In simple words, a Security Token Offering (STO) is an initial coin offering that is legally complaint. Security tokens are actual financial assets (like banknotes, bonds, stocks, futures, options or swaps), called securities, that are recorded on a blockchain (or distributed ledger). The main advantages to the “tokenization” of securities are: transparency, accessibility for traders and investors alike and easiness of auditing the records (as they are public and accessible to anyone that is part of the blockchain).
With a legal framework for securities already well defined and established all around the world, STOs have the foundation to make sure the crypto market will thrive.
Why STOs and not ICOs?
While utility token holders own nothing more than an app coin (that enables their future access to the services or products the company will offer), security token holders own a share of what the startup is supplying or producing (the tokens being backed by actual financial assets). In other words, a security token is a security (such as stocks, derivatives, deposits and so on) in crypto form, thus more accessible and faster to trade.
The shift in the crypto market towards security tokens comes naturally after a long period during which ICOs (initial coin offerings) were used to scam a large number of investors. It is reasonable for investors nowadays to show interest with respect to security tokens thanks to their regulation compliance. Regulators could no longer ignore the huge market for ICO fundraising and started to take a stand in the sector. They focus mainly on guaranteeing fair treatment between traders/investors.
Given the possibility to choose between utility and security tokens, investors would always favor the latter, that give the holder more benefits such as equity stakes, dividends (or passive income) or voting rights. In addition, utility tokens remain in the legal “gray zone”, where being legally-complaint is not mandatory.

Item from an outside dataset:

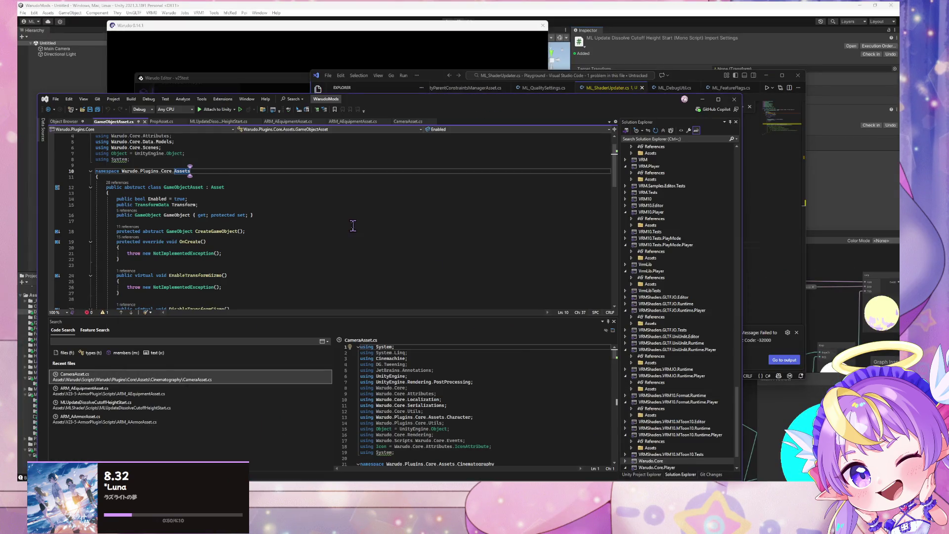
Step: Review the renderer and material loop in the MLUpdateDissolveCutoffHeightStart.cs reference script
click(213, 122)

Security token offerings guarantee more protection for investors as they comply with laws and regulations, creating initial coin offerings more lawful in the investing market, thus reducing the number of scams and less likely to face legal problems. STOs rule out the incidence of pump and dump schemes and offer token holders more reliable instruments to invest and benefit from their funds. Thanks to the fact they provide investors with confidence and greater security, STOs are less volatile and more legit than traditional ICOs. Will such features, STOs will be the future of fundraising in the blockchain industry.